Tuesday, 15 December 2015: 09:40
3003 (Moscone West)
Yimin Liu1, Bian He1 and Guo-Xiong Wu2, (1)IAP Insititute of Atmospheric Physics, Chinese Academy of Sciences, Beijing, China, (2)Insititute of Atmospheric Physics, Chinese Academy of Sciences, Beijing, China
Abstract:
The upper-troposphere-temperature-maximum (UTTM) over South Asia is a pronounced feature in the Northern Hemisphere summer. Its formation mechanism is still unclear. This study shows that the latitude location of the upper-tropospheric warm- center (T) coincides with the subtropical anticyclone, and its longitude location is determined by the zonal distribution of vertical gradient of heating/cooling (QZ), which is different from the Gill’s model. Since both convective heating and radiation cooling decrease with height in the upper troposphere, the heating/cooling generates vertical northerly/southerly shear, leading to a warm/cold center being developed between heating profile in the east/west and cooling profile in the west/east.

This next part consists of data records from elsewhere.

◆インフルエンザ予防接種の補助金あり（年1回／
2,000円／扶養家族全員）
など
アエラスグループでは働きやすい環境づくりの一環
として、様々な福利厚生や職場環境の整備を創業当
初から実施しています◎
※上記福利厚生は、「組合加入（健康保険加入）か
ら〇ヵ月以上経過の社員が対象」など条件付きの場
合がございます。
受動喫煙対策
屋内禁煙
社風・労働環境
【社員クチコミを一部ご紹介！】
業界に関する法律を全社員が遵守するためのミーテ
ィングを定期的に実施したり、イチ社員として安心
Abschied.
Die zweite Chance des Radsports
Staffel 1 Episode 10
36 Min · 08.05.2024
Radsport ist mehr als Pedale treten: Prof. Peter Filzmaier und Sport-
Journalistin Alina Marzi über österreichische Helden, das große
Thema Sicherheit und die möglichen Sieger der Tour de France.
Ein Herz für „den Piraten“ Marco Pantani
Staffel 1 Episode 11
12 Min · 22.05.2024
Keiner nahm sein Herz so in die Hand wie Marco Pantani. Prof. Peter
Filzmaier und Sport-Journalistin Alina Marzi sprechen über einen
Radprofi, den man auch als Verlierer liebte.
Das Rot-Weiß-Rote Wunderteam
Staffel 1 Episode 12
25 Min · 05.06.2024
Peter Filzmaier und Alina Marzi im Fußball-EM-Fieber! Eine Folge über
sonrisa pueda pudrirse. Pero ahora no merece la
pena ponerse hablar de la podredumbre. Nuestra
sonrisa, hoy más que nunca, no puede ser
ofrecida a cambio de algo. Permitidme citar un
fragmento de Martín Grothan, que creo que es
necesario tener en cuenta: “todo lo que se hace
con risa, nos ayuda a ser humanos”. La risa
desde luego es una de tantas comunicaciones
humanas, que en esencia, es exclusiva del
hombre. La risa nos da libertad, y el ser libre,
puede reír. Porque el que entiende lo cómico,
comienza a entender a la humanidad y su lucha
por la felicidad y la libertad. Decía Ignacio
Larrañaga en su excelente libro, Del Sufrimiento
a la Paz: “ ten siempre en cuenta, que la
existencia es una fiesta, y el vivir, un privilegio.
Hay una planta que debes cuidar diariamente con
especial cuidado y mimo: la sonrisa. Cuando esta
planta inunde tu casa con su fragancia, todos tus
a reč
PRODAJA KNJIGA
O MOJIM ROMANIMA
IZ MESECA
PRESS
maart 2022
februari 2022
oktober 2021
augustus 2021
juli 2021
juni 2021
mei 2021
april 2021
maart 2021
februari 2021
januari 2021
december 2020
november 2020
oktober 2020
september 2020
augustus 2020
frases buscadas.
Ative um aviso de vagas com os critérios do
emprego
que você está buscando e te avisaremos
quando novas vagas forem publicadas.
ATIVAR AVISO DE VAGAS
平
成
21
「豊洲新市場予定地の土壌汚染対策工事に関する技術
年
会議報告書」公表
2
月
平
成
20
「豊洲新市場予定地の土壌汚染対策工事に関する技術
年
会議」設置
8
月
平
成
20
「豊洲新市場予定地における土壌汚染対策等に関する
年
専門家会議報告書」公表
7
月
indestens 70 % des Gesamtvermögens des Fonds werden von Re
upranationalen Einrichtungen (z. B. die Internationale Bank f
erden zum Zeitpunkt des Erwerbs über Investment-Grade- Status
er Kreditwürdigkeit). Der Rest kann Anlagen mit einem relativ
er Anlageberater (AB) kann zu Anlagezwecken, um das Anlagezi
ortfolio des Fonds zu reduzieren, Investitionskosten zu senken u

The location of the UTTM coincides with the South Asian High (SAH) and is between a radiation cooling in the west and the Asian-monsoon convection heating source in the east. The UTTM is sensitive to this convective heating: increased heating in the source region in a general circulation model causes intensification of both the SAH and UTTM, and imposing periodic convective heating there results in oscillations in the SAH, UTTM, and vertical motion to the west with the same period. Diagnoses of reanalysis indicate that such an inherent subtropical T-QZ relation is significant at interannual timescale. Numerical experiments demonstrate that the feedback of atmospheric circulation to rainfall anomalies is an important contributor to the regional climate anomaly pattern.